Its most impressive conceit is also its most problematic: interwoven throughout the author’s observations, and told through interviews and diary entries, is the story of a young couple who courted at the fair and then went on to live out their relationship against the backdrop of the fair’s aftermath, which of course was war and holocaust. Gelernter’s intentions, not only to give the fair a human face but his story the dimensions of an epic, are admirable for their audacity; and at first it’s difficult to understand why the book always seems to stall in these sections, why the sections seem tone-deaf, until one returns to the beginning and notes the disclaimer: that in fact these characters are not real. I didn’t realize this until I was about a quarter of the way through, at which point I didn’t begrudge the fiction but the time I had spent with people whose voices never rang true, when I would rather have been taking one more ride on the Futurama.
Gelernter is a lot more effective when he’s conveying the fair’s wonder. Even now it still seems wonderful, in large part because our imaginations seem so stunted or literal in comparison, the fair having become displaced by Disney Worlds and Magic Mountains and Universal Studios that are more about what technology can recreate than about our dreams. At the same time, I can’t help but find a little dubious the nostalgia the Fair and its era evoke, not only for the author but for myself.
“The ambitions of women,” Gelernter quotes a disapproving commentator of the time, “the disintegration of the home, the liberalizing of education, the respectability of divorce, the unrestrained dreams of youth, the decline of the church, are all facts not accounted for in our inherited culture.” Leave aside for the moment whatever you think about divorce or the ambitions of women; the most telling part of this litany of social decay is the business about “the unrestrained dreams of youth.” God forbid, in the America of the 1930s, that youth should dream without restraint, outside the boundaries of what the culture could account for, let alone approve of.

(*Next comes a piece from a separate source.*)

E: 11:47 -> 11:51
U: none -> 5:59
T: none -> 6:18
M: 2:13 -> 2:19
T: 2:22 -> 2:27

It may be that the dreams that most profoundly stirred us, the ones we really believed in but couldn’t admit to ourselves, weren’t the grand ones. At the 1939 Fair, there was a section called the “Amusement Area.” It was the other side of the fair’s tracks, with girlie shows and topless dancers and a surreal-erotic concession by Salvador Dali called the Dream of Venus. Though Gelernter doesn’t identify it as such--guiding us through the Amusements just long enough to point out, like a parent to a child, what there is to beware of in life--this was America’s secret future: these dreams were tawdry, but maybe a little more human; slightly slipshod, but perhaps not as antiseptic. For this secret future the focal year was not a glittering, utopian 1960 but, say, a turbulent, psychedelic 1967. If paradox has any symmetry, that would make the publication of this book, in 1995, right on time.